Besides the studies mentioned earlier, very few examined ECG findings in RV involvement, and even those are > 30 years old. There were almost no studies during the more recent angioplasty era except for case reports on accidental occlusion of the RV branch during angioplasty. Even in the era of primary angioplasty, early recognition of RV involvement is still important. It should be part of the evaluation of all patients with IMI, especially those who are hypotensive, as the diagnosis would affect decisions on fluid management.7,22 A quick bedside echocardiogram is recommended to look for signs of potential RV involvement before shifting the patient to the catheter lab for an urgent angiogram if RV involvement is suspected and the ECG is unclear.23,24 However, in practice, many emergency patients were rushed to the catheter lab for primary angioplasty as soon as they arrived.
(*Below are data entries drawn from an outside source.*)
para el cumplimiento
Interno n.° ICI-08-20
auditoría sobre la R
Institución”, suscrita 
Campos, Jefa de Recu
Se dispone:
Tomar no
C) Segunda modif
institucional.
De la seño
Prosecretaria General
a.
This study shared the inherent limitations of retrospective studies, where the quality of data was constrained by the quality of the case note documentation. The hospital files of several participants did not have sufficiently detailed presentation information and clinical examination findings. In some cases, the crucial ECG data was unavailable. This could be due to the emergency nature of many such presentations, resulting in inadequate initial documentation. Similarly, none of our patients had echocardiograms taken before their angioplasty, to reduce the door to balloon time. Pre-procedure echocardiography might have helped in making a diagnosis of RV involvement. We were able to fill in some of the missing data such as demographics and risk factors by contacting the patients directly.

In any case, this study was mainly to assess the effectiveness of the ECG criteria in diagnosing RV branch occlusion (proximal RCA occlusion) and thereby RV involvement. We did not follow up the patients to assess their prognosis related to RV involvement. Additionally, many patients were transferred from regional hospitals managed their follow-up, which made it difficult to obtain follow-up data. Again, this was out of the scope of the study, but older studies, mostly conducted during the late 20th century ‘thrombolysis era’, have reported poor prognosis in such cases.6,14,15 It would be worthwhile studying the effects of RV involvement in the modern setting of primary angioplasty, and comparing the prognosis rates in these two periods. This is feasible and would help to further our understanding of RV physiology and its impact on long-term prognosis.

The strength of the study was using angiographic evidence for RV branch involvement to study the diagnostic efficacy of different ECG criteria. In addition, even though the sample size may appear to be low, it was greater than the sample size calculated and therefore the results are valid.

Conclusion

No single ECG criteria had shown both high sensitivity and high specificity levels for appropriate electrocardiographic diagnosis of RV involvement in the setting of inferior STEMI. However, ECG, when used with careful evaluation of the clinical signs and symptoms, can guide decision-making in patients with inferior STEMI. It continues to be our most important tool in diagnosing RV involvement and deciding the appropriate treatment strategy.

Disclosure

The authors declared no conflicts of interest. No funding was received for this study.